Karma is based on a natural law of Karma Niyama – the order of an act and a result – one of many in the Buddhist philosophy requiring no lawmaker to be involved. Karma produces an inevitable result, not in reward or punishment, but simply as a succession event.
“Karma literally means action or doing. Any kind of intentional action whether mental, verbal or physical is regarded as Karma. … In its ultimate sense Karma means all moral and immoral volition. Involuntary, unintentional or unconscious actions, though technically deeds, do not constitute Karma, because volition [decision-making] … is absent.” Source: www.buddhanet.net
Some people think of karma as fate or destiny. I personally do not subscribe to the philosophy that my life has been predetermined, and therefore believe that I can greatly influence and choose the direction it takes. So I prefer to interpret Karma as an action that I have control over, rather than a preordained condition or predestination, into which I am thrust.

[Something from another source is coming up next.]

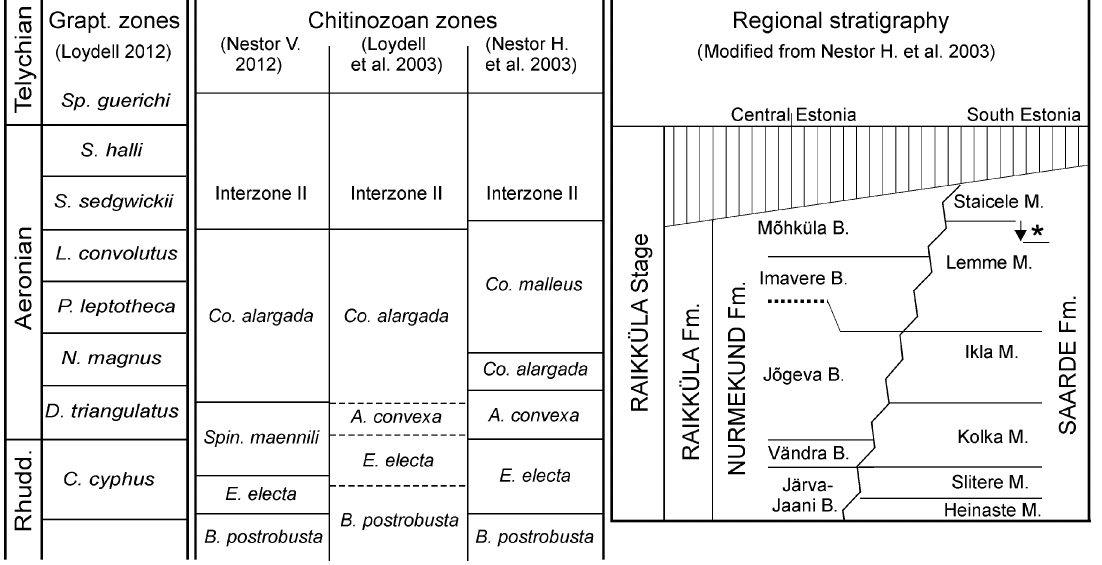
Fig. 4. Correlation of graptolite and chitinozoan biozonations, and dating of lithostratigraphical units of the Raikküla Stage. Our data suggest that at least in central Estonia the upper part of the Jõgeva Beds is younger than indicated in Nestor H. et al. (2003) and correlates with the Pribylograptus leptotheca GZ (thick dotted line). Also, according to Nestor V. (2012), the lowermost Staicele Member might be older than suggested by Nestor H. et al. (2003) and corresponds to the Lituigraptus convolutus GZ (indicated by the arrow with *). Abbreviations: A ., Ancyrochitina ; B ., Belonechitina ; C ., Coronograptus ; Co ., Conochitina ; D ., Demirastrites ; E ., Euconochitina ; L ., Lituigraptus ; N ., Neodiplograptus ; P ., Pribylograptus ; S ., Stimulograptus ; Sp ., Spirograptus ; Spin ., Spinachitina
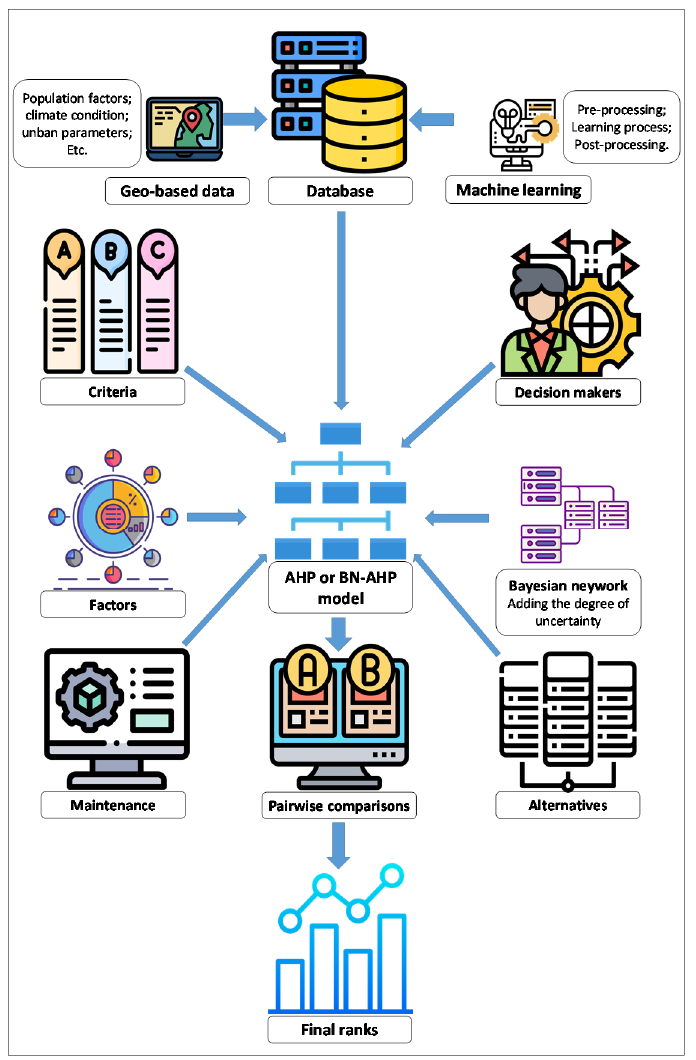
Figure 1. The analysis flowchart of Geo-AHP and BN-Geo-AHP by using machine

The Collins Dictionary provided this definition: “Karma is the belief that your actions in this life affect all your future lives.” Whether you interpret “future lives” to be reincarnated ones, or simply your own immediate future, to me Karma is about “paying it forward”.
Personally, I believe that the more good deeds we produce – the more good results we can expect. In the Karma Kreatives blog, I will endeavor to describe how the good thoughts, words, deeds, and actions of many – working individually and collectively – can make the world a happier, healthier, ecologically-improved, or more creative place.
Believing in Karma implies that we can create and enjoy our own happiness. It suggests that we can influence and architect our own destiny or mission in life. We cannot know what the destiny is until we arrive at it – but the actions we take in our lifetime will certainly be forming the path to get there.
I think that a philosophy of “reduce, re-use, and recycle” will result in good karma for me and my grandchildren and all future generations. I have also come to the realization that as a western society, we have too much “stuff” and can live with much less (having been as guilty as anyone else of over-purchasing during my lifetime).
Healthy living is also important. If we take good care of our own minds and bodies, we become less dependent on the rest of the world, including the medical community and family, to care for us later in life. I have a desire to create good karma (thought, word and deed) in the present, that will hopefully serve me in my future life – and into my later years.
By our very own efforts, there are opportunities to create new and better environments, in our lives and those of our loved ones, every day.
What good Karma are you creating? Are you doing this by yourself or as part of a collective or a family? What role does the communal force play in your success?